Further ABSF investments announced
The AOFM reports that two transactions have been given in-principle approval by the Australian Business Securitisation Fund delegate for investment, subject to the satisfactory completion of commercial negotiations and documentation processes. An allocation of US$87.5m has been made to a mezzanine investment in a warehouse sponsored by GetCapital and arranged by National Australia Bank, who will also act as the senior financier. Other mezzanine investors are participating in the transaction.
An allocation of US$30m has also been made to a mezzanine investment in a warehouse sponsored by OnDeck Australia and arranged by Credit Suisse, who will act as the senior financier.
In addition to these transactions, the AOFM is in discussions with other proponents whose transactions are at differing stages of development and assessment.
Meanwhile, the AOFM says it has recently indicated to CIP Asset Management that it will exercise its option to extend the investment management agreement for two years, from December 2021 to December 2023.
GSE PSPAs under review
The FHFA and the US Treasury have suspended certain provisions added to the Preferred Stock Purchase Agreements (PSPAs) with Fannie Mae and Freddie Mac on 14 January 2021. This suspension will allow the FHFA to review the extent to which these requirements are redundant or inconsistent with existing FHFA standards, policies and directives that mandate sustainable lending standards. The FHFA will consult with Treasury on the scope of the review and on any recommended revisions to the PSPA requirements.

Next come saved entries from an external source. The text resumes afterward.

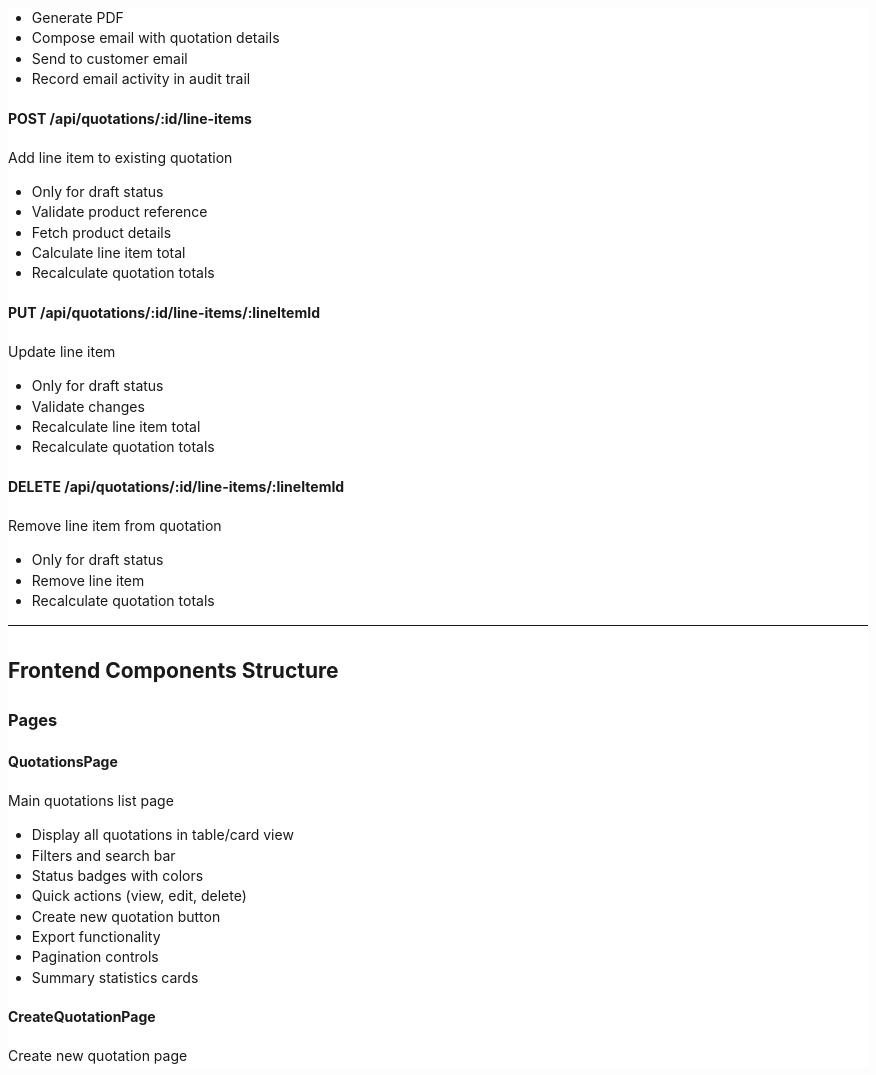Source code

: - Generate PDF
- Compose email with quotation details
- Send to customer email
- Record email activity in audit trail

#### POST /api/quotations/:id/line-items

Add line item to existing quotation

- Only for draft status
- Validate product reference
- Fetch product details
- Calculate line item total
- Recalculate quotation totals

#### PUT /api/quotations/:id/line-items/:lineItemId

Update line item

- Only for draft status
- Validate changes
- Recalculate line item total
- Recalculate quotation totals

#### DELETE /api/quotations/:id/line-items/:lineItemId

Remove line item from quotation

- Only for draft status
- Remove line item
- Recalculate quotation totals

---

## Frontend Components Structure

### Pages

#### QuotationsPage

Main quotations list page

- Display all quotations in table/card view
- Filters and search bar
- Status badges with colors
- Quick actions (view, edit, delete)
- Create new quotation button
- Export functionality
- Pagination controls
- Summary statistics cards

#### CreateQuotationPage

Create new quotation page
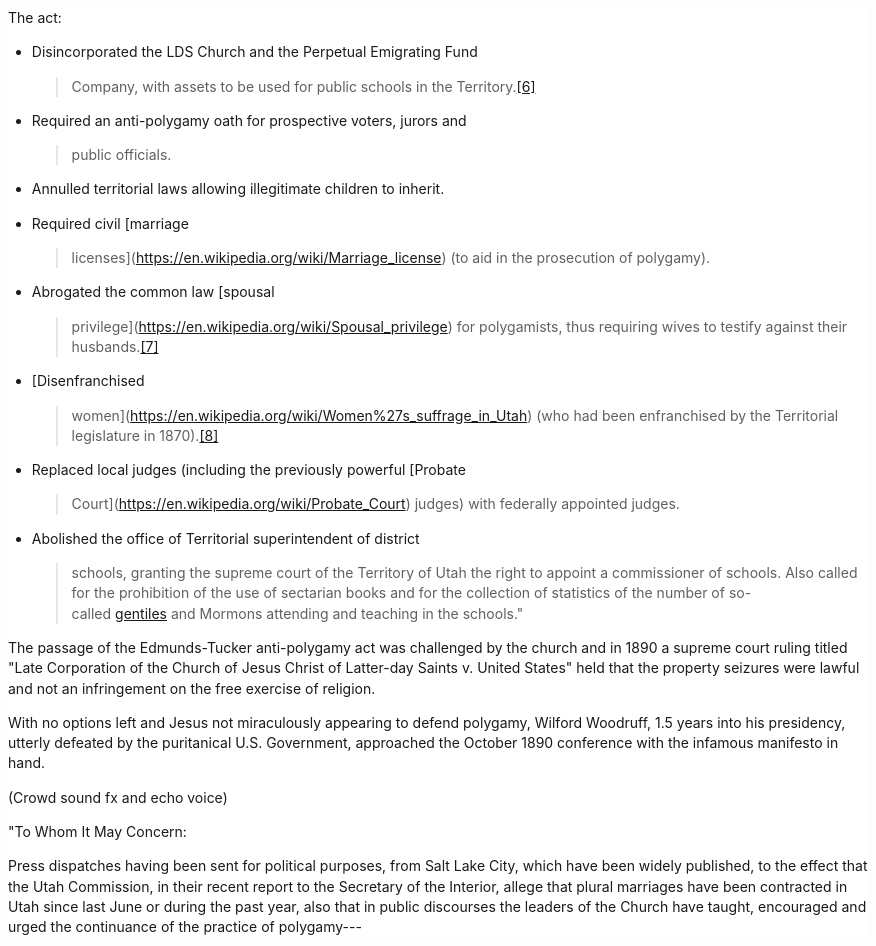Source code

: The act:

-   Disincorporated the LDS Church and the Perpetual Emigrating Fund
    > Company, with assets to be used for public schools in the
    > Territory.[\[6\]](https://en.wikipedia.org/wiki/Edmunds%E2%80%93Tucker_Act#cite_note-6)

-   Required an anti-polygamy oath for prospective voters, jurors and
    > public officials.

-   Annulled territorial laws allowing illegitimate children to inherit.

-   Required civil [marriage
    > licenses](https://en.wikipedia.org/wiki/Marriage_license) (to aid
    > in the prosecution of polygamy).

-   Abrogated the common law [spousal
    > privilege](https://en.wikipedia.org/wiki/Spousal_privilege) for
    > polygamists, thus requiring wives to testify against their
    > husbands.[\[7\]](https://en.wikipedia.org/wiki/Edmunds%E2%80%93Tucker_Act#cite_note-7)

-   [Disenfranchised
    > women](https://en.wikipedia.org/wiki/Women%27s_suffrage_in_Utah) (who
    > had been enfranchised by the Territorial legislature in
    > 1870).[\[8\]](https://en.wikipedia.org/wiki/Edmunds%E2%80%93Tucker_Act#cite_note-8)

-   Replaced local judges (including the previously powerful [Probate
    > Court](https://en.wikipedia.org/wiki/Probate_Court) judges) with
    > federally appointed judges.

-   Abolished the office of Territorial superintendent of district
    > schools, granting the supreme court of the Territory of Utah the
    > right to appoint a commissioner of schools. Also called for the
    > prohibition of the use of sectarian books and for the collection
    > of statistics of the number of
    > so-called [gentiles](https://en.wikipedia.org/wiki/Gentile#LDS_Church_usage) and
    > Mormons attending and teaching in the schools."

The passage of the Edmunds-Tucker anti-polygamy act was challenged by
the church and in 1890 a supreme court ruling titled "Late Corporation
of the Church of Jesus Christ of Latter-day Saints v. United States"
held that the property seizures were lawful and not an infringement on
the free exercise of religion.

With no options left and Jesus not miraculously appearing to defend
polygamy, Wilford Woodruff, 1.5 years into his presidency, utterly
defeated by the puritanical U.S. Government, approached the October 1890
conference with the infamous manifesto in hand.

(Crowd sound fx and echo voice)

"To Whom It May Concern:

Press dispatches having been sent for political purposes, from Salt Lake
City, which have been widely published, to the effect that the Utah
Commission, in their recent report to the Secretary of the Interior,
allege that plural marriages have been contracted in Utah since last
June or during the past year, also that in public discourses the leaders
of the Church have taught, encouraged and urged the continuance of the
practice of polygamy---

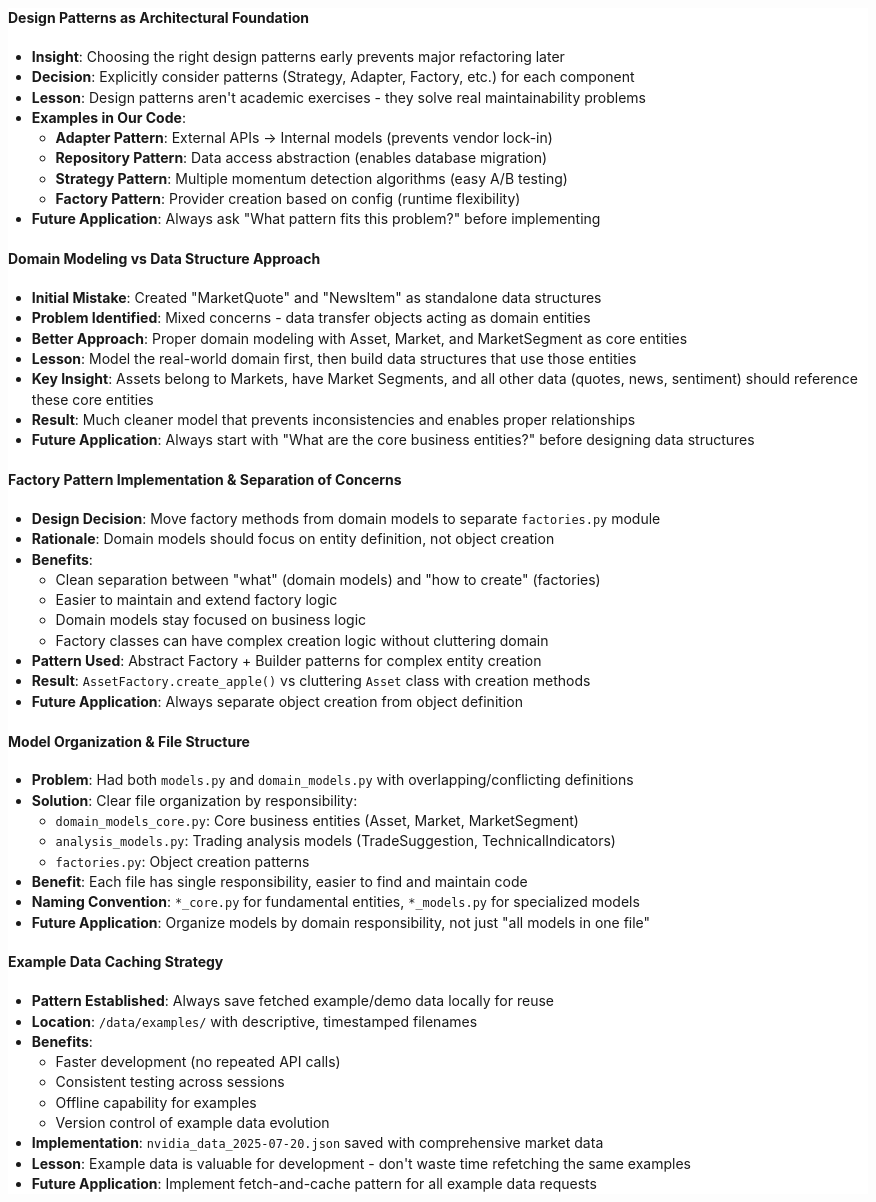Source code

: #### Design Patterns as Architectural Foundation
- **Insight**: Choosing the right design patterns early prevents major refactoring later
- **Decision**: Explicitly consider patterns (Strategy, Adapter, Factory, etc.) for each component
- **Lesson**: Design patterns aren't academic exercises - they solve real maintainability problems
- **Examples in Our Code**:
  - **Adapter Pattern**: External APIs → Internal models (prevents vendor lock-in)
  - **Repository Pattern**: Data access abstraction (enables database migration)
  - **Strategy Pattern**: Multiple momentum detection algorithms (easy A/B testing)
  - **Factory Pattern**: Provider creation based on config (runtime flexibility)
- **Future Application**: Always ask "What pattern fits this problem?" before implementing

#### Domain Modeling vs Data Structure Approach
- **Initial Mistake**: Created "MarketQuote" and "NewsItem" as standalone data structures
- **Problem Identified**: Mixed concerns - data transfer objects acting as domain entities  
- **Better Approach**: Proper domain modeling with Asset, Market, and MarketSegment as core entities
- **Lesson**: Model the real-world domain first, then build data structures that use those entities
- **Key Insight**: Assets belong to Markets, have Market Segments, and all other data (quotes, news, sentiment) should reference these core entities
- **Result**: Much cleaner model that prevents inconsistencies and enables proper relationships
- **Future Application**: Always start with "What are the core business entities?" before designing data structures

#### Factory Pattern Implementation & Separation of Concerns
- **Design Decision**: Move factory methods from domain models to separate `factories.py` module
- **Rationale**: Domain models should focus on entity definition, not object creation
- **Benefits**: 
  - Clean separation between "what" (domain models) and "how to create" (factories)
  - Easier to maintain and extend factory logic
  - Domain models stay focused on business logic
  - Factory classes can have complex creation logic without cluttering domain
- **Pattern Used**: Abstract Factory + Builder patterns for complex entity creation
- **Result**: `AssetFactory.create_apple()` vs cluttering `Asset` class with creation methods
- **Future Application**: Always separate object creation from object definition

#### Model Organization & File Structure
- **Problem**: Had both `models.py` and `domain_models.py` with overlapping/conflicting definitions
- **Solution**: Clear file organization by responsibility:
  - `domain_models_core.py`: Core business entities (Asset, Market, MarketSegment)
  - `analysis_models.py`: Trading analysis models (TradeSuggestion, TechnicalIndicators)
  - `factories.py`: Object creation patterns
- **Benefit**: Each file has single responsibility, easier to find and maintain code
- **Naming Convention**: `*_core.py` for fundamental entities, `*_models.py` for specialized models
- **Future Application**: Organize models by domain responsibility, not just "all models in one file"

#### Example Data Caching Strategy
- **Pattern Established**: Always save fetched example/demo data locally for reuse
- **Location**: `/data/examples/` with descriptive, timestamped filenames
- **Benefits**: 
  - Faster development (no repeated API calls)
  - Consistent testing across sessions
  - Offline capability for examples
  - Version control of example data evolution
- **Implementation**: `nvidia_data_2025-07-20.json` saved with comprehensive market data
- **Lesson**: Example data is valuable for development - don't waste time refetching the same examples
- **Future Application**: Implement fetch-and-cache pattern for all example data requests
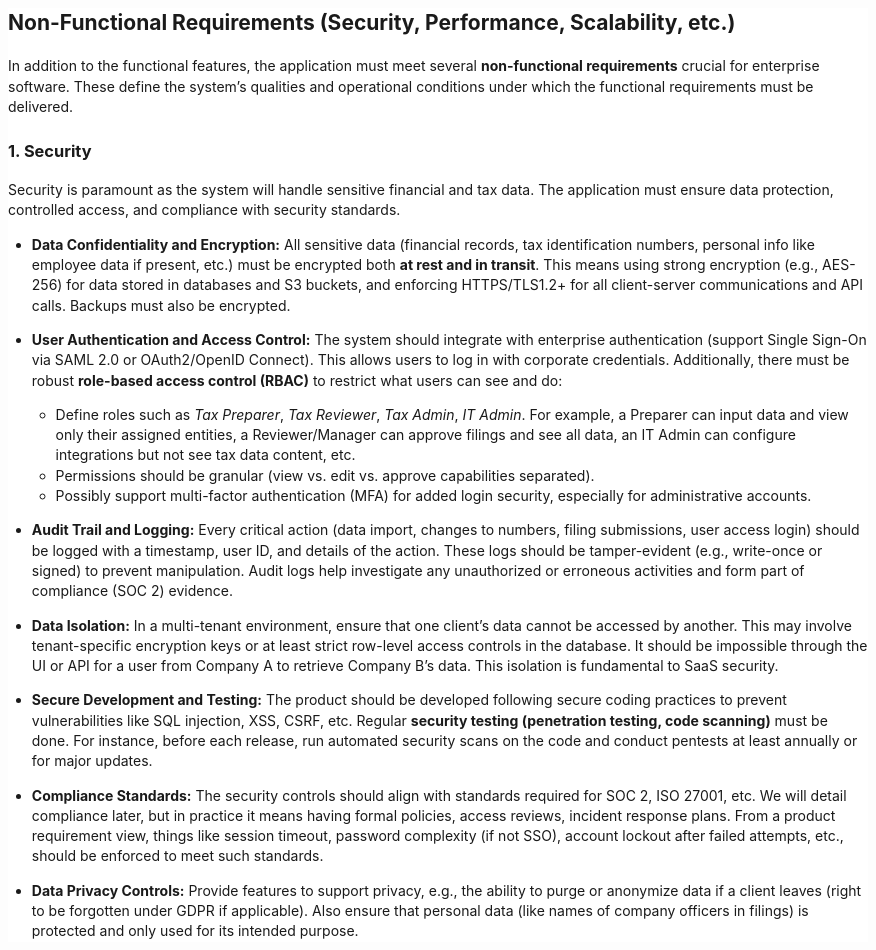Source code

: ## Non-Functional Requirements (Security, Performance, Scalability, etc.)

In addition to the functional features, the application must meet several **non-functional requirements** crucial for enterprise software. These define the system’s qualities and operational conditions under which the functional requirements must be delivered.

### 1. Security

Security is paramount as the system will handle sensitive financial and tax data. The application must ensure data protection, controlled access, and compliance with security standards.

- **Data Confidentiality and Encryption:** All sensitive data (financial records, tax identification numbers, personal info like employee data if present, etc.) must be encrypted both **at rest and in transit**. This means using strong encryption (e.g., AES-256) for data stored in databases and S3 buckets, and enforcing HTTPS/TLS1.2+ for all client-server communications and API calls. Backups must also be encrypted.

- **User Authentication and Access Control:** The system should integrate with enterprise authentication (support Single Sign-On via SAML 2.0 or OAuth2/OpenID Connect). This allows users to log in with corporate credentials. Additionally, there must be robust **role-based access control (RBAC)** to restrict what users can see and do:

  - Define roles such as _Tax Preparer_, _Tax Reviewer_, _Tax Admin_, _IT Admin_. For example, a Preparer can input data and view only their assigned entities, a Reviewer/Manager can approve filings and see all data, an IT Admin can configure integrations but not see tax data content, etc.
  - Permissions should be granular (view vs. edit vs. approve capabilities separated).
  - Possibly support multi-factor authentication (MFA) for added login security, especially for administrative accounts.

- **Audit Trail and Logging:** Every critical action (data import, changes to numbers, filing submissions, user access login) should be logged with a timestamp, user ID, and details of the action. These logs should be tamper-evident (e.g., write-once or signed) to prevent manipulation. Audit logs help investigate any unauthorized or erroneous activities and form part of compliance (SOC 2) evidence.

- **Data Isolation:** In a multi-tenant environment, ensure that one client’s data cannot be accessed by another. This may involve tenant-specific encryption keys or at least strict row-level access controls in the database. It should be impossible through the UI or API for a user from Company A to retrieve Company B’s data. This isolation is fundamental to SaaS security.

- **Secure Development and Testing:** The product should be developed following secure coding practices to prevent vulnerabilities like SQL injection, XSS, CSRF, etc. Regular **security testing (penetration testing, code scanning)** must be done. For instance, before each release, run automated security scans on the code and conduct pentests at least annually or for major updates.

- **Compliance Standards:** The security controls should align with standards required for SOC 2, ISO 27001, etc. We will detail compliance later, but in practice it means having formal policies, access reviews, incident response plans. From a product requirement view, things like session timeout, password complexity (if not SSO), account lockout after failed attempts, etc., should be enforced to meet such standards.

- **Data Privacy Controls:** Provide features to support privacy, e.g., the ability to purge or anonymize data if a client leaves (right to be forgotten under GDPR if applicable). Also ensure that personal data (like names of company officers in filings) is protected and only used for its intended purpose.
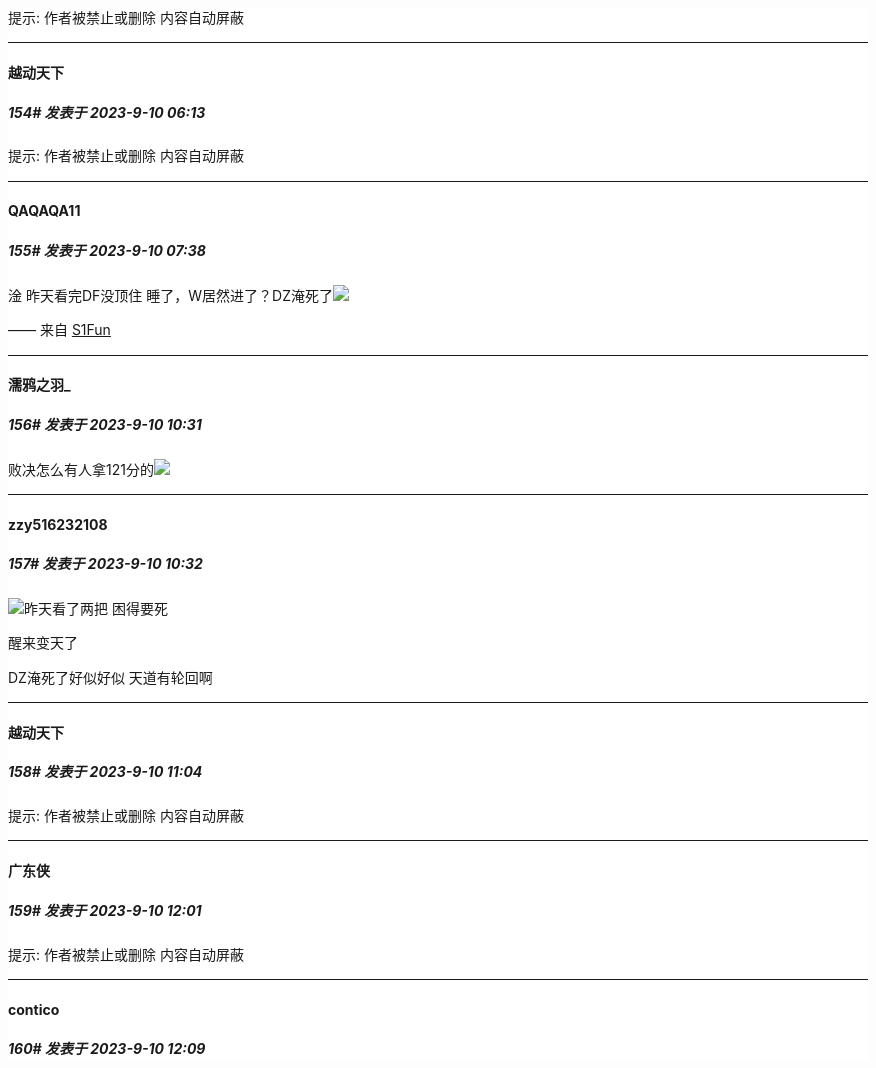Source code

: 提示: 作者被禁止或删除 内容自动屏蔽

*****

####  越动天下  
##### 154#       发表于 2023-9-10 06:13

提示: 作者被禁止或删除 内容自动屏蔽

*****

####  QAQAQA11  
##### 155#       发表于 2023-9-10 07:38

淦 昨天看完DF没顶住 睡了，W居然进了？DZ淹死了<img src="https://static.saraba1st.com/image/smiley/face2017/106.png" referrerpolicy="no-referrer">

—— 来自 [S1Fun](https://s1fun.koalcat.com)

*****

####  濡鸦之羽_  
##### 156#       发表于 2023-9-10 10:31

败决怎么有人拿121分的<img src="https://static.saraba1st.com/image/smiley/face2017/105.png" referrerpolicy="no-referrer">

*****

####  zzy516232108  
##### 157#       发表于 2023-9-10 10:32

<img src="https://static.saraba1st.com/image/smiley/face2017/067.png" referrerpolicy="no-referrer">昨天看了两把 困得要死

醒来变天了

DZ淹死了好似好似 天道有轮回啊

*****

####  越动天下  
##### 158#       发表于 2023-9-10 11:04

提示: 作者被禁止或删除 内容自动屏蔽

*****

####  广东侠  
##### 159#       发表于 2023-9-10 12:01

提示: 作者被禁止或删除 内容自动屏蔽

*****

####  contico  
##### 160#       发表于 2023-9-10 12:09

The suspended provisions include limits on the GSEs’ cash windows, multifamily lending, loans with higher risk characteristics, and second homes and investment properties. The enterprises will continue to build capital under the continuing provisions of the PSPAs.
The FHFA says it is also reviewing the Enterprise Regulatory Capital Framework and expects to announce further action in the near future.